GIVEN RECORDS section start

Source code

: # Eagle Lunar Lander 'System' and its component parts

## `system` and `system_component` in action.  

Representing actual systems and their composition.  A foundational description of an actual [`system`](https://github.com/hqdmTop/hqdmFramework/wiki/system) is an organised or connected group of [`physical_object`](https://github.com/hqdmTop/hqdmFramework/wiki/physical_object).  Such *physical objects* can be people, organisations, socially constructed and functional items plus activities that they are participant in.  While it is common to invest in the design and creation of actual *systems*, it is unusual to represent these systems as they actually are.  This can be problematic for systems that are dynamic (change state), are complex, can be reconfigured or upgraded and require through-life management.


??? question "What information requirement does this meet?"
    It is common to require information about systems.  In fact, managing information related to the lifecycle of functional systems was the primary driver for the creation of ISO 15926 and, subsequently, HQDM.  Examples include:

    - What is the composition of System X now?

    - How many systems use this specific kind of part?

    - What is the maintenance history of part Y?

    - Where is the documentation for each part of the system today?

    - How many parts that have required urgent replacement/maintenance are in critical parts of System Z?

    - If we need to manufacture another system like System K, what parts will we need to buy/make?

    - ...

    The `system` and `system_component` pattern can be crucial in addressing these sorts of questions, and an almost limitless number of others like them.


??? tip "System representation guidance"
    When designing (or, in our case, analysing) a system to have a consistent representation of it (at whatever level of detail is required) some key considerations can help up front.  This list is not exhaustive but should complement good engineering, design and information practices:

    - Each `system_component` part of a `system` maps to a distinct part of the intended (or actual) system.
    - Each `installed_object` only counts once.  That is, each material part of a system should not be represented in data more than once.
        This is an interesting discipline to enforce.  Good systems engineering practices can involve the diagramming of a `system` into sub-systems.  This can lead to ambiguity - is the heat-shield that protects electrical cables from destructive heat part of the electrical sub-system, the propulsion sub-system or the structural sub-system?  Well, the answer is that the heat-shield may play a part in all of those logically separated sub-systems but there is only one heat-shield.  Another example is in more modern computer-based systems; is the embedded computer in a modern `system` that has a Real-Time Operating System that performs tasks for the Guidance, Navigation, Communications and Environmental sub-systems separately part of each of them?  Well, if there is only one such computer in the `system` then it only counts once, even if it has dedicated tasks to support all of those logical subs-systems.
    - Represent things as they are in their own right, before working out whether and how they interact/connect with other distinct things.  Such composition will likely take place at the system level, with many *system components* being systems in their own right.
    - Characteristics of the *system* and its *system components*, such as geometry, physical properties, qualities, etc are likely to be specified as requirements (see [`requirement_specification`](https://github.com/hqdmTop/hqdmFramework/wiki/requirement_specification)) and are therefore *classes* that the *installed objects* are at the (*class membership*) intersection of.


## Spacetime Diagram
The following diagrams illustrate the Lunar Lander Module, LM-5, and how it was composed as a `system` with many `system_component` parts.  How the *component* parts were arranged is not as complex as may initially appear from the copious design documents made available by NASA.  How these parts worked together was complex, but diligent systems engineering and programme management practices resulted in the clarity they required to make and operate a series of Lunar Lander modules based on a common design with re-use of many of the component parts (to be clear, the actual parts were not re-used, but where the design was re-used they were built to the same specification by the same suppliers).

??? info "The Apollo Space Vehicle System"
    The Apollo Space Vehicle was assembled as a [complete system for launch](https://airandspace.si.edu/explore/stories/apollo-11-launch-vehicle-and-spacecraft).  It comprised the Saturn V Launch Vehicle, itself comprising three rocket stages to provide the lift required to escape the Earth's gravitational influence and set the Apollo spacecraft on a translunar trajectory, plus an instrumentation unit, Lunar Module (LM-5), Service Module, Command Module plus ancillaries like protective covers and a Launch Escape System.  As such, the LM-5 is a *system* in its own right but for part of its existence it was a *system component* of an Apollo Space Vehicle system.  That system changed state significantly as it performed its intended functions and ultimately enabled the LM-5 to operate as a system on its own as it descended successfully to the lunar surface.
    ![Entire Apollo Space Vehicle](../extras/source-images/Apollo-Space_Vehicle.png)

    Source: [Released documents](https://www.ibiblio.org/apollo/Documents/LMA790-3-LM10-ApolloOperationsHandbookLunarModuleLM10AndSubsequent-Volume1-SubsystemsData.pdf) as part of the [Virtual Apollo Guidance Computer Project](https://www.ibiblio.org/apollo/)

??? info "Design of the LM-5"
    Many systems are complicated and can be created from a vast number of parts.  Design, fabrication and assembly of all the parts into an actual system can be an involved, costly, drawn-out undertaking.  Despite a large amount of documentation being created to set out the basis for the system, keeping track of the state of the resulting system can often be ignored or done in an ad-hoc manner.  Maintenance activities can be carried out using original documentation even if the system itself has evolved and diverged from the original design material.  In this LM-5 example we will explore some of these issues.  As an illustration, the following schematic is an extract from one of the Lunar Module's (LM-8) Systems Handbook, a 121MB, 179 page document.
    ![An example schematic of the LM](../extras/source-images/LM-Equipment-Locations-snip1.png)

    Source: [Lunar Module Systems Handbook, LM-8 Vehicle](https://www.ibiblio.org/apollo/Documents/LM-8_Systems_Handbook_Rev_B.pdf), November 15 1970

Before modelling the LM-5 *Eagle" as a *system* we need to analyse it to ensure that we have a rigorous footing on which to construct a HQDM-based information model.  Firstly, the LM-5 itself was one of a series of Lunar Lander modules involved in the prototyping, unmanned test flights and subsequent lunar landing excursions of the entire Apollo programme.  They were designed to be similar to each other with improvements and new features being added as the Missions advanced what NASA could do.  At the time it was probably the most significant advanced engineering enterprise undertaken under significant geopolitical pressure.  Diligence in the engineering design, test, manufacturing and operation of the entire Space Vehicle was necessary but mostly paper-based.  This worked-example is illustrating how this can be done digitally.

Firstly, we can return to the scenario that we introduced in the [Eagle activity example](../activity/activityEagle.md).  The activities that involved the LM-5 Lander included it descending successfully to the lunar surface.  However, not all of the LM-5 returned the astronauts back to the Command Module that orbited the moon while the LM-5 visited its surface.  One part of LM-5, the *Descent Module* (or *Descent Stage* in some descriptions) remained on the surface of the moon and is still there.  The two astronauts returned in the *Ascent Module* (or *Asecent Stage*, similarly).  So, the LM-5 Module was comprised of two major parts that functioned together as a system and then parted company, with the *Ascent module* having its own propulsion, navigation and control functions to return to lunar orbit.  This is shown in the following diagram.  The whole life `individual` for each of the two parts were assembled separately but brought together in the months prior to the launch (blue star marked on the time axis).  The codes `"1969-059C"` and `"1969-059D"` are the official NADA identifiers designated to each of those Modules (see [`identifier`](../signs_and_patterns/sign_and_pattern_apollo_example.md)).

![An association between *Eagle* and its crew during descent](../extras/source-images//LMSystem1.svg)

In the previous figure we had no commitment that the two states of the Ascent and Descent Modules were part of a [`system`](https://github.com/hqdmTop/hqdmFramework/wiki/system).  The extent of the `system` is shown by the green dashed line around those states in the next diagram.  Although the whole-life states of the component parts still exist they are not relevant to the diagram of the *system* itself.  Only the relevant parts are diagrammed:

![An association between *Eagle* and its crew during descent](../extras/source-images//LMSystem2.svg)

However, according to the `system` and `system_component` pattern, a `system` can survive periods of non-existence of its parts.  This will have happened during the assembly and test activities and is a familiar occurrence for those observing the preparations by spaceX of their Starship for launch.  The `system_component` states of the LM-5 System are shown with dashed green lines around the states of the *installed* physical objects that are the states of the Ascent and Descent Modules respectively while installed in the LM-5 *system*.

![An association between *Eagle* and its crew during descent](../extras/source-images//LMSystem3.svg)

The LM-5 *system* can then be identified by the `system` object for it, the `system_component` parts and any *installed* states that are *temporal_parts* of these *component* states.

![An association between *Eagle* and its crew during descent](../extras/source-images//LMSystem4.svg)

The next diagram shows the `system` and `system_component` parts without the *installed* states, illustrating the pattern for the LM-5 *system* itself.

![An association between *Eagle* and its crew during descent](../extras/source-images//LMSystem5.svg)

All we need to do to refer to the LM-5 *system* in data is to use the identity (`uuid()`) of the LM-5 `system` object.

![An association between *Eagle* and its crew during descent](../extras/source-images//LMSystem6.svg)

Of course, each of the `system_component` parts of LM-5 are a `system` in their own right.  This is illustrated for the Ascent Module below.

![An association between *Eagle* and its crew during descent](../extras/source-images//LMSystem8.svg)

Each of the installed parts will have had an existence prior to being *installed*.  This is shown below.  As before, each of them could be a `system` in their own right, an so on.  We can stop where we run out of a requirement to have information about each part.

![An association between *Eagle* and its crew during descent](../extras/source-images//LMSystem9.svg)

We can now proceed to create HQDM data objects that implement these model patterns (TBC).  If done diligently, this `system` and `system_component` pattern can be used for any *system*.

GIVEN RECORDS section end
GIVEN RECORDS section start

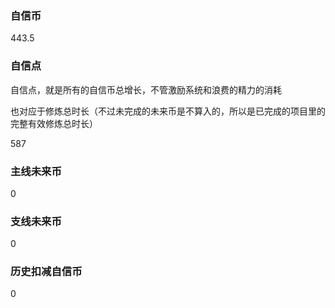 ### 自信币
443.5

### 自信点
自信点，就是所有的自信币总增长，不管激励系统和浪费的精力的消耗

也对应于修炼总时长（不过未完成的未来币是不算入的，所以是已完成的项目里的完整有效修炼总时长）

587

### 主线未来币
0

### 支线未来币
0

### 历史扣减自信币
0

GIVEN RECORDS section end

ASSIGNED TASK - Copy only this part of the entries above: the line with "(or actual) system.", the line with "This is an interesting", and the lines between, all exactly as written.

REPLY -
    - Each `system_component` part of a `system` maps to a distinct part of the intended (or actual) system.
    - Each `installed_object` only counts once.  That is, each material part of a system should not be represented in data more than once.
        This is an interesting discipline to enforce.  Good systems engineering practices can involve the diagramming of a `system` into sub-systems.  This can lead to ambiguity - is the heat-shield that protects electrical cables from destructive heat part of the electrical sub-system, the propulsion sub-system or the structural sub-system?  Well, the answer is that the heat-shield may play a part in all of those logically separated sub-systems but there is only one heat-shield.  Another example is in more modern computer-based systems; is the embedded computer in a modern `system` that has a Real-Time Operating System that performs tasks for the Guidance, Navigation, Communications and Environmental sub-systems separately part of each of them?  Well, if there is only one such computer in the `system` then it only counts once, even if it has dedicated tasks to support all of those logical subs-systems.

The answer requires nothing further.